Italbasket, l'analisi individuale, ep. 9: Marco Cusin

L'unico vero difensore d'area della rosa azzurra da qualche anno a questa parte ricoprirà un ruolo fondamentale nello scacchiere di Pianigiani.

Italbasket, l'analisi individuale, ep. 9: Marco Cusin
Italbasket, l'analisi individuale, ep. 9: Marco Cusin

Che piaccia o meno, uno come Marco Cusin a questa Nazionale Italiana serve. Difficile che non piaccia, vista l'enorme abnegazione che il centro attualmente in forza alla Vanoli Cremona mette in campo, specialmente in difesa. Ma la medaglia ha sempre due facce. E anche quando si parla del Cuso bisogna guardarle entrambe, nonostante una sia molto più bella dell'altra. Il nostro centrone ha ormai raggiunto i 30 anni ed è un punto fermo del roster di Simone Pianigiani, anche perchè di altri come lui ce ne sono pochissimi. E così il centro nativo di Pordenone si appresta a cominciare la sua terza avventura agli Europei.

Già, perchè Cusin era già stato chiamato da Pianigiani sia nel 2011 che nel 2013, raccogliendo ben poche soddisfazioni nella prima esperienza, migliorando invece notevolmente nell'ultima edizione, complice anche l'assenza di un perno come Andrea Bargnani, che ha significato più minuti in campo e più possibilità. Toccata quota 30 anni (classe 1985), è arrivato il momento di fare quel salto di qualità che è lecito aspettarsi, cercando di impegnarsi più di quando fatto nelle ultime esperienze azzurre, dando un contributo maggiore alla causa.

A influenzare il rendimento in azzurro potrebbe anche esserci il fatto che Cusin, in 13 anni di carriera, abbia cambiato troppe squadre: Trieste, Biella, Ferrara, Fabriano, Cremona, Pesaro, Cantù, Sassari e infine ancora una volta Cremona. Certo, non sarebbe una novità che un italiano cambi così tante maglie, ma lo diventa se si pensa che Cusin non è mai stato un punto fermo e fondamentale dei roster. Anche quest'anno sarà un comprimario, ma il suo ruolo sarà fondamentale. Analizziamo nel dettaglio cosa può dare il Cuso a questa Nazionale.
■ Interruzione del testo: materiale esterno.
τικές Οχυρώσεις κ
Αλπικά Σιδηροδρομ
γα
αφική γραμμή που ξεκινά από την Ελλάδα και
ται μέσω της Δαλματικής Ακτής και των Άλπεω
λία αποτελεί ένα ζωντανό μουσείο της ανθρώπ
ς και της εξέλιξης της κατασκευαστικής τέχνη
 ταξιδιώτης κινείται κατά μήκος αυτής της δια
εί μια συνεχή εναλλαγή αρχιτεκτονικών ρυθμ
PRO - La sua fisicità è a dir poco fondamentale per la squadra. Lui e Cervi erano gli unici veri difensori d'area massicci tra i 16 chiamati da Pianigiani per la preparazione, quelli che con il loro fisico non soffrirebbero troppo sotto canestro, visto che Melli potrebbe pagare in centimetri alcune situazioni difensive. Quello che non riesce a dare Bargnani nella sua metà campo, lo deve dare Cusin. Inoltre i suoi blocchi a dir poco marmorei aiuteranno tantissimo il pick'n'roll azzurro, aspetto del gioco che gli è valso il soprannome di Pandino.

CONTRO - La tecnica è quella che è, o ancora meglio che non è. Putroppo il numero 12 azzurro non è mai stato un mostro nella metà campo offensiva e non è certamente un fattore se è lontano più di due metri dal ferro. E anche sui movimenti in post avremmo qualcosa da ridire. Ovviamente non si può pretendere che da un giorno all'altro diventi l'Olajuwon italiano, e ci mancherebbe, però questi suoi limiti offensivi potrebbero pesare enormemente. E attenzione anche alla rudezza difensiva e ai problemi di falli in cui potrebbe incappare.

IL RUOLO - Comprimario, e su questo non ci sono dubbi. Specialista difensivo? Probabilmente sì. Certo, in una squadra avere almeno un difensore d'area è fondamentale, il problema è che Bargnani non lo è, che Melli è come detto un po' undersized, e la grinta non può compensare del tutto questo aspetto. Quindi resta solo Cusin. Difficile pensare che, con gli altri in salute, metterà piede in campo per più di un quarto d'ora a partita. Ma in quel quarto d'ora dovrà dare tutto, con concentrazione, aspetto da limare, e soprattutto reggere tecnicamente contro i centri avversari, i Raduljica, i Gasol e tutti gli altri. Se dovesse farcela, a quel punto le cose potrebbero mettersi molto meglio.